TORONTO— Jean-Marc Vallée’s Wild was in the spotlight at the Toronto International Film Festival this past fall, and by extension so was Laura Dern. Though Dern’s is a supporting role, she acted as the de facto spokesperson for the film, tirelessly talking it up through an intense burst of interest.
When she met with the Straight the afternoon before the film’s red-carpet gala premiere, Dern was barefoot in a room at the Royal York, her prodigious six-inch heels in an abandoned tangle in the corner. (Later, she would lean on a couple of journalists as she carefully teetered her way down the front stairs and into a waiting limo.)
Even (or especially) in her bare feet, Dern is an impressive presence. The film, based on writer Cheryl Strayed’s memoir, is the story of a hike Strayed did to exorcize her personal demons (heroin and promiscuity, chiefly) along the challenging terrain of the Pacific Crest Trail, through California and Oregon. Reese Witherspoon plays Strayed, and Dern plays her deceased mother, Bobbi, an influential yet tragic presence in the author’s life, who appears as a fragment of the protagonist’s memory.
To Dern, though, the importance of her role is undiminished by her scant screen time.
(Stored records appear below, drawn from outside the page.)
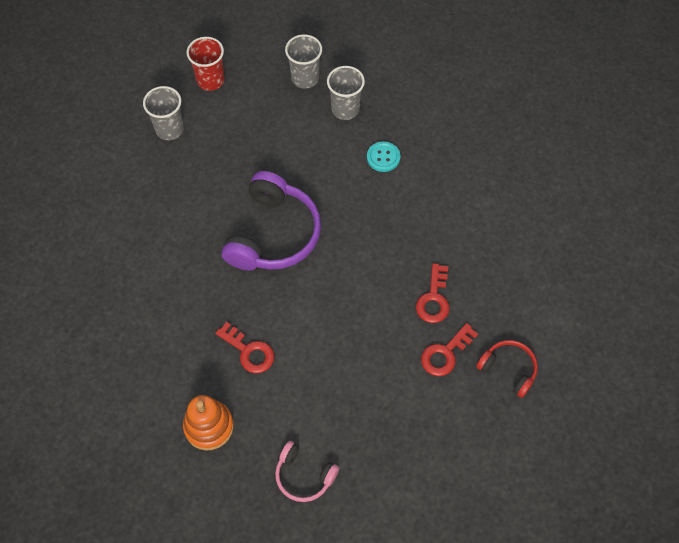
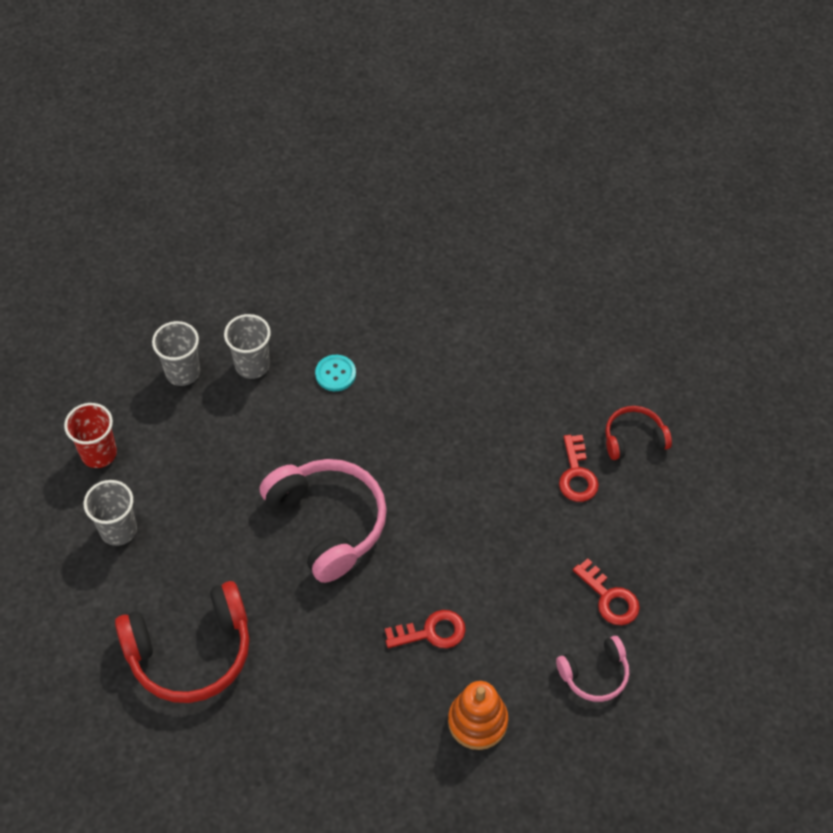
camera: 50 degrees left, 5 degrees down
(122, 228) = (190, 652): none -> red headphones
(273, 234) = (328, 523): purple headphones -> pink headphones
(434, 299) = (517, 443): red key -> red key (610, 598)

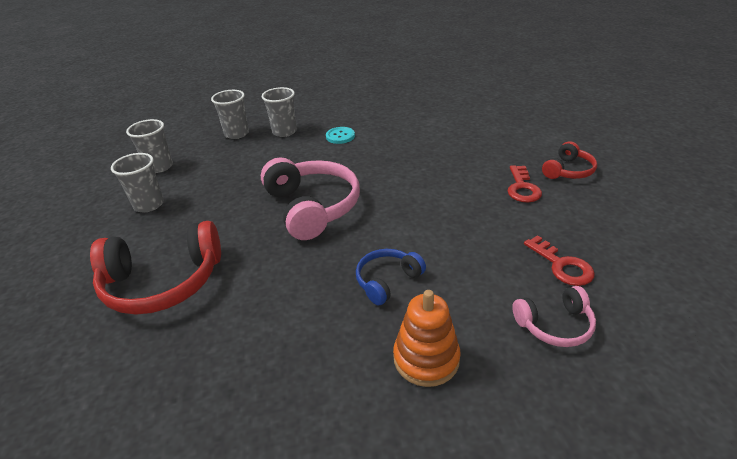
camera: 10 degrees right, 20 degrees down
(99, 453) = (159, 167): red cup -> grey cup
(432, 632) = (387, 281): red key -> blue headphones
(634, 439) = (568, 171): red headphones -> red headphones turned 135 degrees clockwise

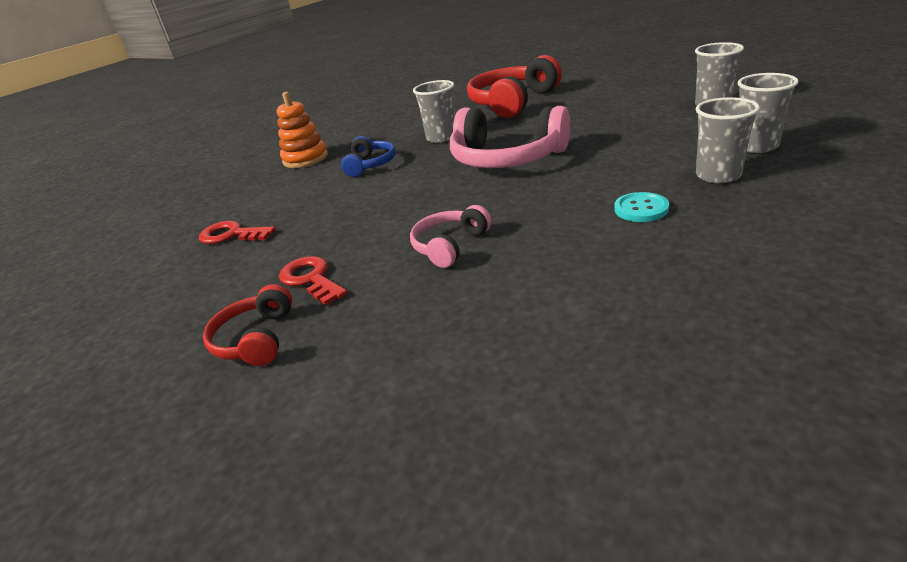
camera: 140 degrees right, 5 degrees down
(149, 205) = (633, 100): grey cup -> grey cup (441, 137)
(555, 325) = (227, 204): pink headphones -> pink headphones (450, 246)

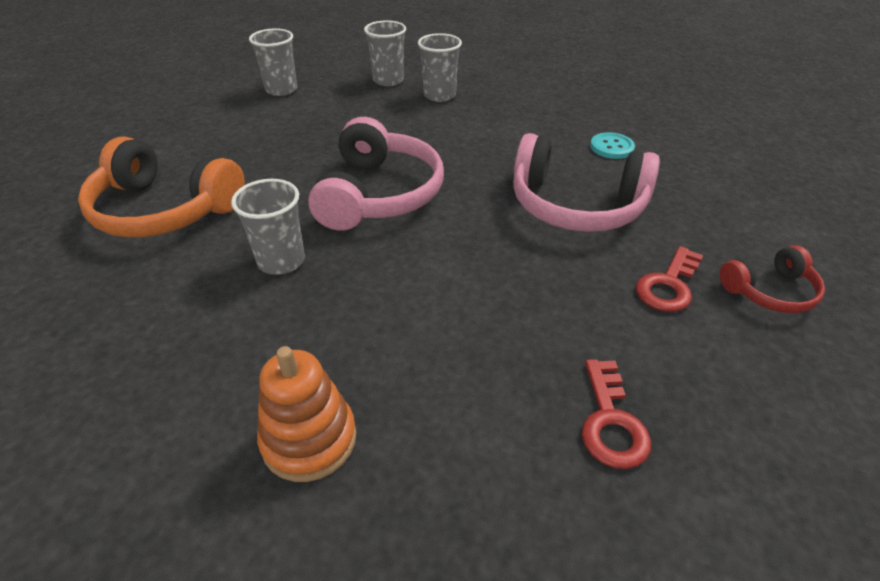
camera: 110 degrees left, 10 degrees up
(370, 165) = (367, 321): blue headphones -> none
(450, 246) = (576, 205): pink headphones -> pink headphones, size x1.88
(512, 102) = (164, 210): red headphones -> orange headphones
(641, 209) = (496, 123): turquoise button -> turquoise button (611, 147)

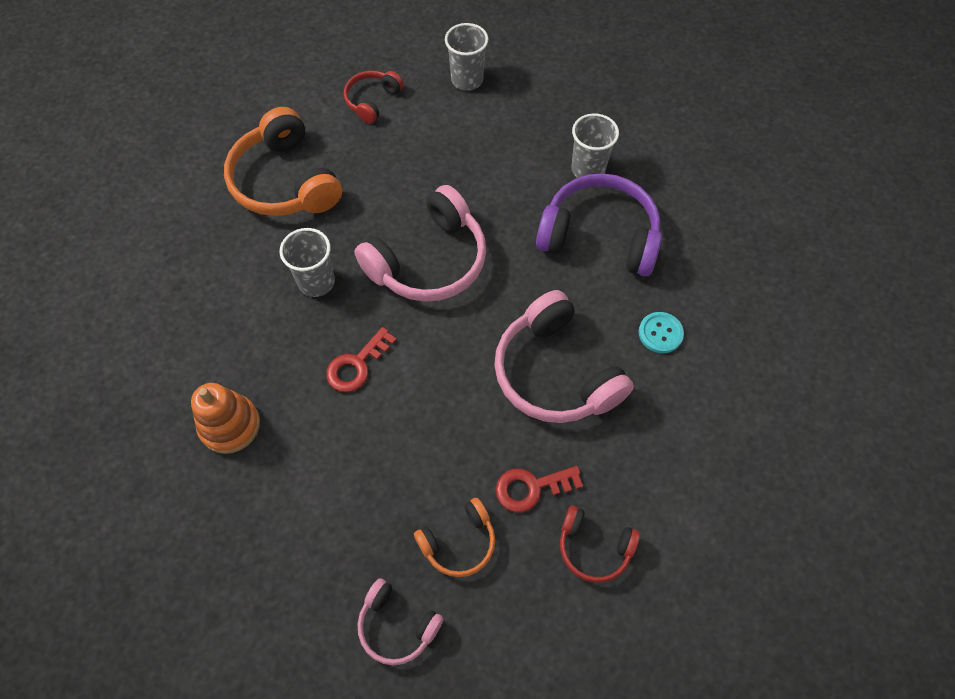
camera: 40 degrees right, 20 degrees up
(205, 129) = (372, 101): none -> red headphones
(388, 80) = (565, 120): grey cup -> none
(496, 121) = (599, 236): none -> purple headphones
(611, 422) = (382, 542): red key -> red key (357, 365)
(674, 367) = (459, 542): none -> orange headphones
(729, 487) = (397, 625): none -> pink headphones

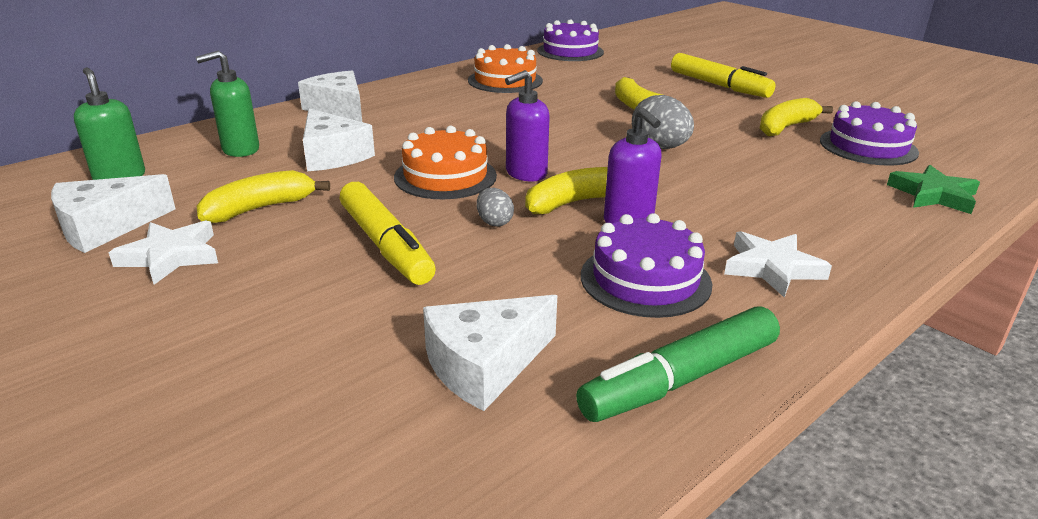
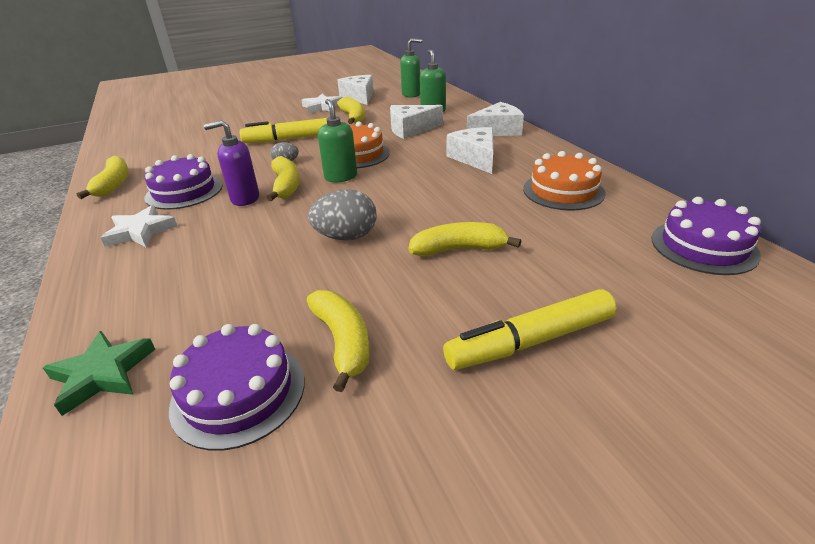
camera: 110 degrees right, 5 degrees up
(484, 364) = (179, 152): white cheese -> white cheese (475, 158)
(525, 174) = (340, 177): purple soap dispenser -> green soap dispenser
(681, 379) = (113, 184): green marker -> yellow banana

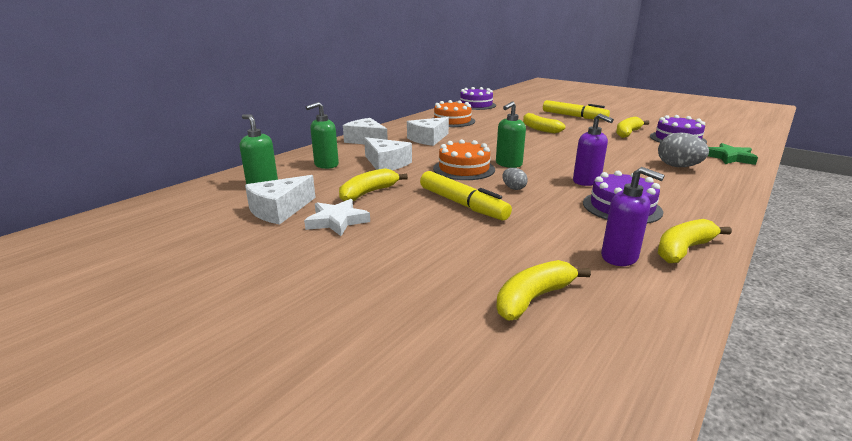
camera: 120 degrees left, 10 degrees down
(140, 231) = (681, 196): white star -> none
(151, 162) = (619, 257): none -> purple soap dispenser
(286, 186) = (548, 175): yellow banana -> yellow banana (533, 298)
(346, 237) = (570, 147): grey egg -> grey egg (678, 166)

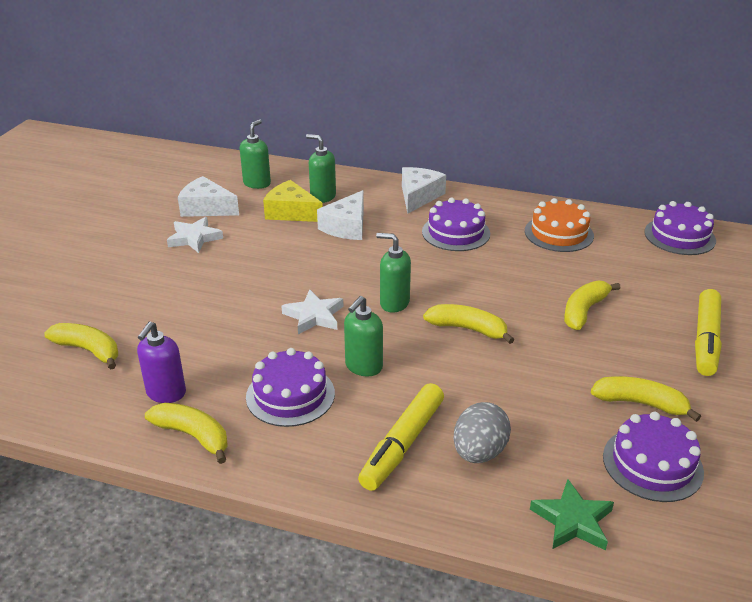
camera: 70 degrees right, 10 degrees up
(338, 178) = (291, 212): none -> yellow cheese
(368, 193) = (261, 237): yellow banana -> yellow banana (468, 329)
(428, 139) = (456, 232): white cheese -> purple cake
(462, 204) = (255, 291): yellow marker -> yellow marker (403, 444)
(464, 169) = (358, 275): orange cake -> none
(513, 188) = (314, 316): grey egg -> white star
(586, 181) = (363, 367): purple soap dispenser -> green soap dispenser

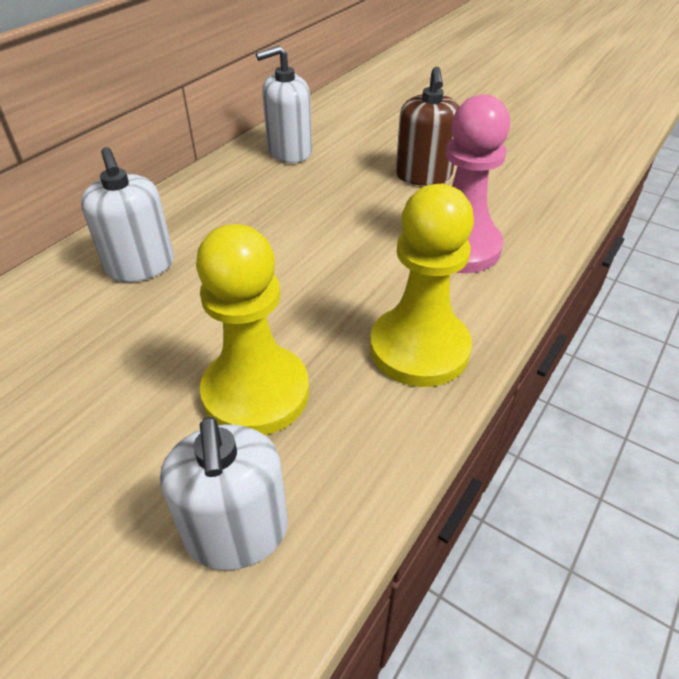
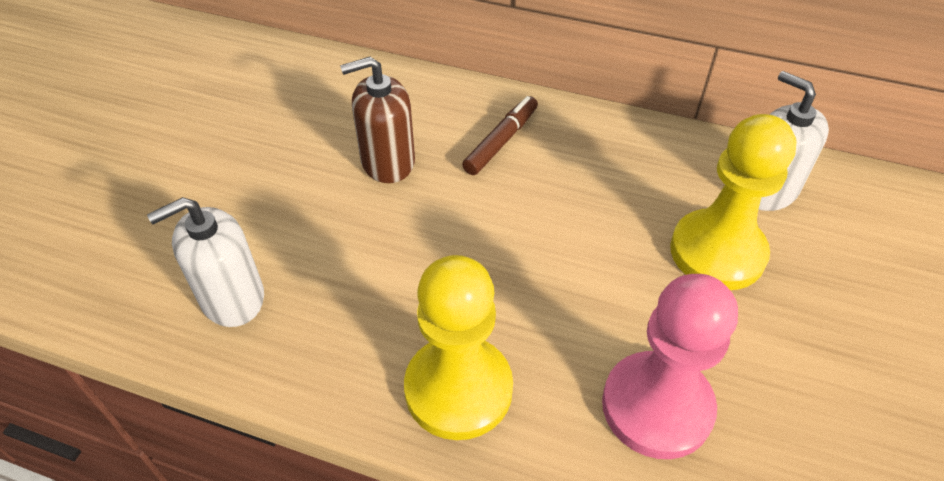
camera: 75 degrees right, 5 degrees up
(140, 266) = (501, 141): white soap dispenser -> brown marker
(256, 393) = (368, 270): yellow pawn -> yellow pawn (717, 252)
(423, 175) = (804, 342): brown soap dispenser -> brown soap dispenser (387, 161)

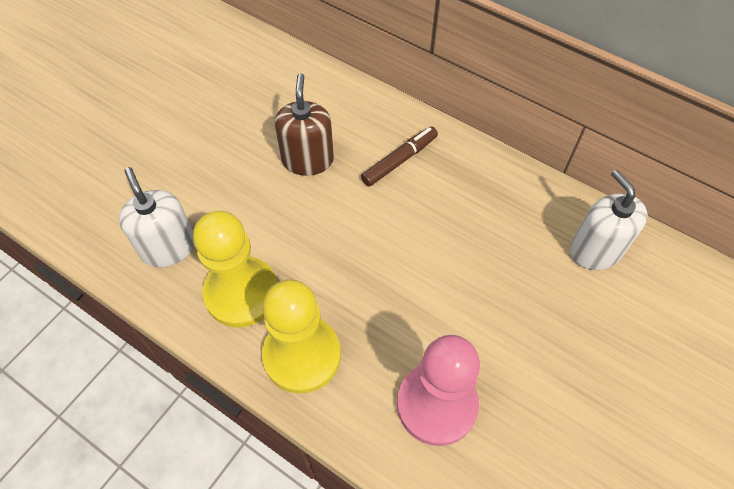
camera: 15 degrees right, 10 degrees up
(232, 298) = (168, 247): white soap dispenser -> white soap dispenser turned 75 degrees clockwise
(387, 161) = (307, 160): brown soap dispenser -> brown soap dispenser turned 90 degrees clockwise
(717, 252) = (532, 295): yellow pawn -> yellow pawn (241, 293)

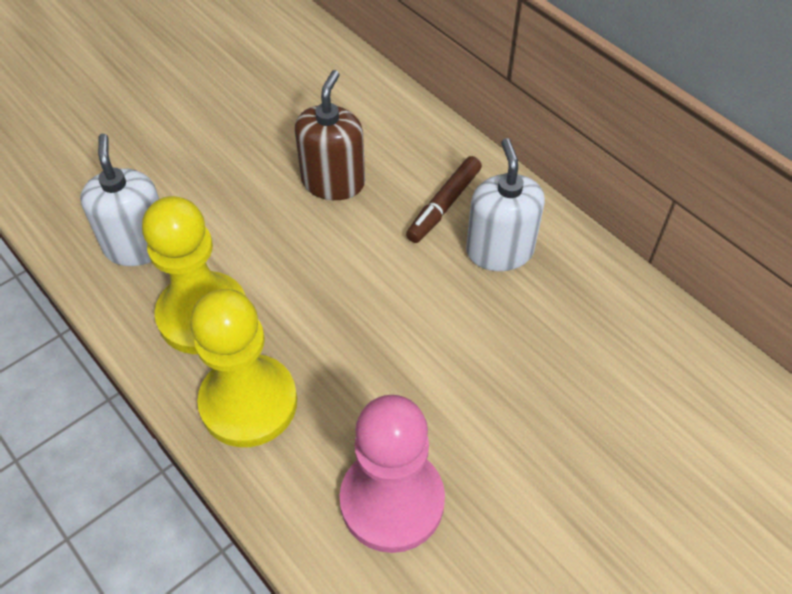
camera: 15 degrees right, 5 degrees down
(399, 160) = (444, 205): brown marker -> brown marker turned 150 degrees clockwise
(595, 250) = (660, 365): white soap dispenser -> white soap dispenser (499, 250)

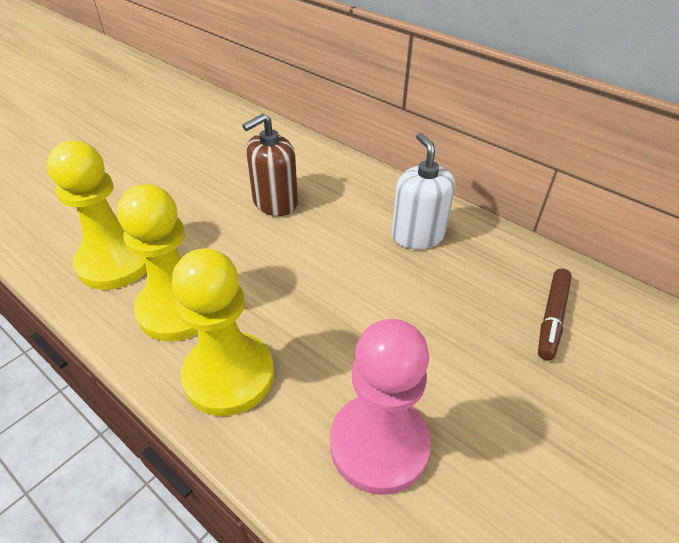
camera: 10 degrees left, 10 degrees down
(138, 245) = (115, 262): white soap dispenser -> yellow pawn
(333, 182) = (275, 202): brown soap dispenser -> brown soap dispenser turned 135 degrees counterclockwise
(444, 205) = (366, 209): brown marker -> brown marker (552, 318)

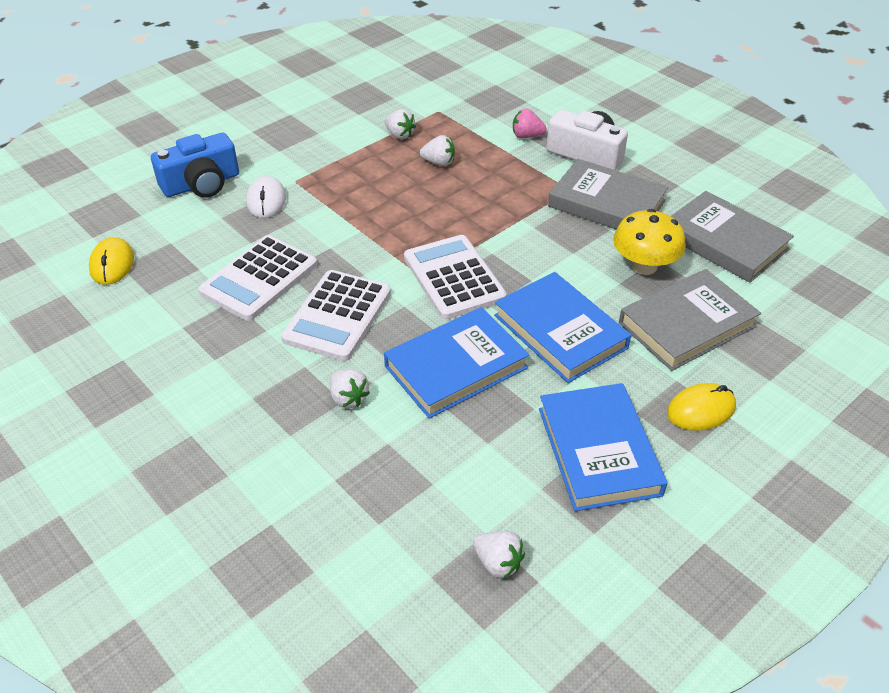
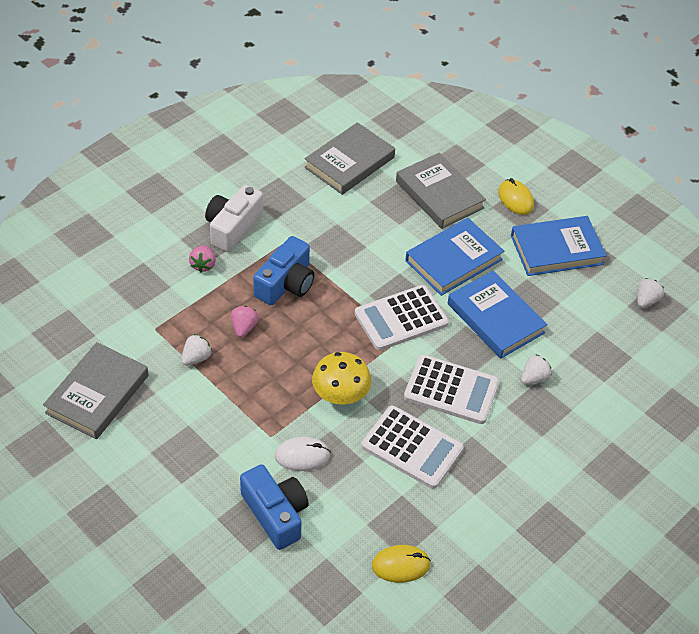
camera: 95 degrees left, 5 degrees up
(439, 162) = (244, 328): white strawberry -> pink strawberry
(505, 190) = (286, 283): none -> blue camera
(606, 203) = (304, 221): grey book -> grey book (97, 394)
(644, 266) = (379, 209): yellow mushroom -> yellow mushroom (340, 395)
As she told the Straight, the adapted screenplay by Nick Hornby moved her to tears when she first read it.
“First of all, Jean-Marc has so beautifully captured, in a deep way, the story of Cheryl’s hike as a shared experience of grief that all of us have as an inescapable part of our lives,” she said. “And to see a film where the movie ends and we are seeing a woman stand there with no man, and no job, and no money, and no real family with her is so powerful and very rare. I feel so proud as a woman to be part of a film like that, because we’ve been told our whole lives that we need ‘the thing’—job, power, money, man—to be somebody.”
Indeed, Wild is remarkable for what it isn’t: a morality play about the perils of the wild life. Rather, it ponders what it takes to make a journey into the truest parts of yourself, an experience that Strayed has parsed in extremis, by hiking but also with a period of extreme and unconventional behaviour that ultimately precipitates her divorce.
“For me, also, Wild’s treatment of her behaviour triggers something about self-forgiveness as well,” Dern continued. “The film addresses it in such an interesting way, and it’s so nice to see someone not being punished, or punishing ourselves.”
Dern’s portrait of Bobbi, a woman she described as “so generous, so loving, and so brave”, even as she stayed in an abusive relationship, is also without judgment. Along the way, Bobbi awakens to her own power; as Dern explained, she loves to play characters like these most of all.
“I’ve always gravitated towards playing women who don’t know they’re entitled to a voice, let alone how to find it,” she said. “The ones who intrigue me most are the people who didn’t know they’re entitled to self-awareness, so that’s a very cool thing to explore. And I wish that for all women, so if I can get to continue to explore that, I’m lucky.”